Action item
All that is needed is an exact copy of the lines from the beginning of the data below through the line containing "e Geral, consulta popular e os", minus the pictures.

Stored items from a collection
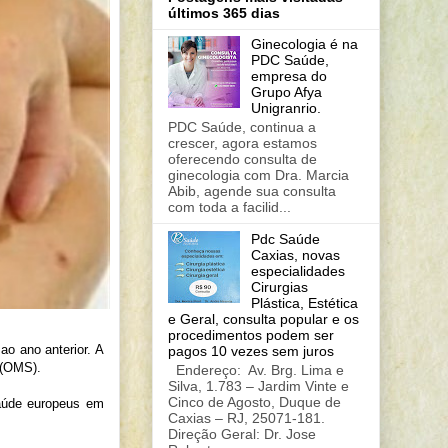
últimos 365 dias
Ginecologia é na
PDC Saúde,
empresa do
Grupo Afya
Unigranrio.
PDC Saúde, continua a
crescer, agora estamos
oferecendo consulta de
ginecologia com Dra. Marcia
Abib, agende sua consulta
com toda a facilid...
Pdc Saúde
Caxias, novas
especialidades
Cirurgias
Plástica, Estética
e Geral, consulta popular e os
procedimentos podem ser
o ano anterior. A
pagos 10 vezes sem juros
 (OMS).
Endereço: Av. Brg. Lima e
Silva, 1.783 – Jardim Vinte e
Cinco de Agosto, Duque de
Saúde europeus em
Caxias – RJ, 25071-181.
Direção Geral: Dr. Jose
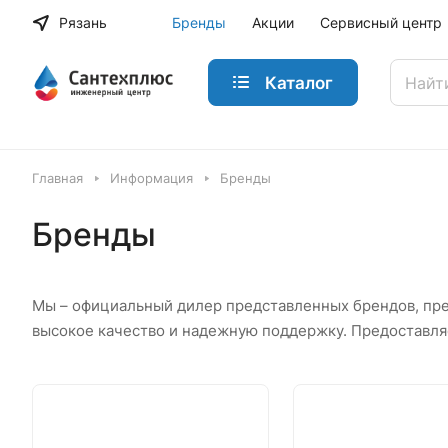
Рязань
Бренды
Акции
Сервисный центр
Каталог
Главная
Информация
Бренды
Бренды
Мы – официальный дилер представленных брендов, пр
высокое качество и надежную поддержку. Предоставля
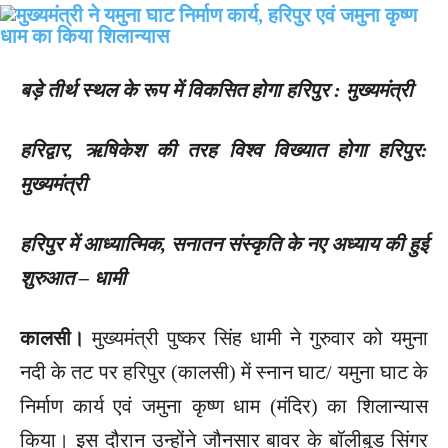
बड़े तीर्थ स्थल के रूप में विकसित होगा हरिपुर : मुख्यमंत्री
हरिद्वार, ऋषिकेश की तरह विश्व विख्यात होगा हरिपुर:
मुख्यमंत्री
हरिपुर में आध्यात्मिक, सनातन संस्कृति के नए अध्याय की हुई
शुरुआत – धामी
कालसी।
मुख्यमंत्री पुष्कर सिंह धामी ने गुरुवार को यमुना
नदी के तट पर हरिपुर (कालसी) में स्नान घाट/ यमुना घाट के
निर्माण कार्य एवं जमुना कृष्ण धाम (मंदिर) का शिलान्यास
किया। इस दौरान उन्होंने जौनसार बावर के बॉलीबुड सिंगर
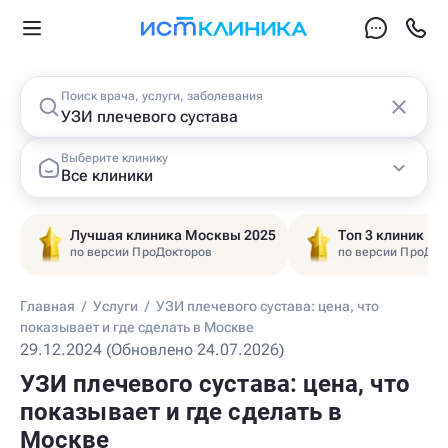
Поиск врача, услуги, заболевания
Выберите клинику
Все клиники
Лучшая клиника Москвы 2025
Топ 3 клиник Ц
по версии ПроДокторов
по версии ПроДок
Главная
/
Услуги
/
УЗИ плечевого сустава: цена, что
показывает и где сделать в Москве
29.12.2024 (Обновлено 24.07.2026)
УЗИ плечевого сустава: цена, что
показывает и где сделать в
Москве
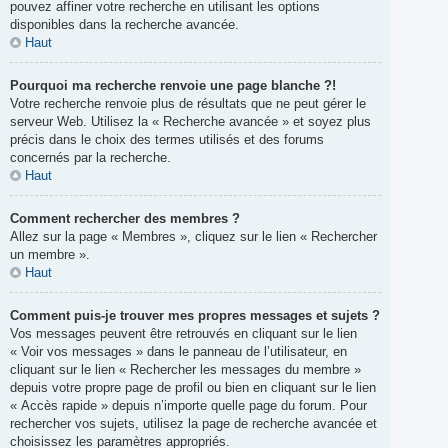
pouvez affiner votre recherche en utilisant les options
disponibles dans la recherche avancée.
Haut
Pourquoi ma recherche renvoie une page blanche ?!
Votre recherche renvoie plus de résultats que ne peut gérer le
serveur Web. Utilisez la « Recherche avancée » et soyez plus
précis dans le choix des termes utilisés et des forums
concernés par la recherche.
Haut
Comment rechercher des membres ?
Allez sur la page « Membres », cliquez sur le lien « Rechercher
un membre ».
Haut
Comment puis-je trouver mes propres messages et sujets ?
Vos messages peuvent être retrouvés en cliquant sur le lien
« Voir vos messages » dans le panneau de l’utilisateur, en
cliquant sur le lien « Rechercher les messages du membre »
depuis votre propre page de profil ou bien en cliquant sur le lien
« Accès rapide » depuis n’importe quelle page du forum. Pour
rechercher vos sujets, utilisez la page de recherche avancée et
choisissez les paramètres appropriés.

Reply
últimos 365 dias
Ginecologia é na
PDC Saúde,
empresa do
Grupo Afya
Unigranrio.
PDC Saúde, continua a
crescer, agora estamos
oferecendo consulta de
ginecologia com Dra. Marcia
Abib, agende sua consulta
com toda a facilid...
Pdc Saúde
Caxias, novas
especialidades
Cirurgias
Plástica, Estética
e Geral, consulta popular e os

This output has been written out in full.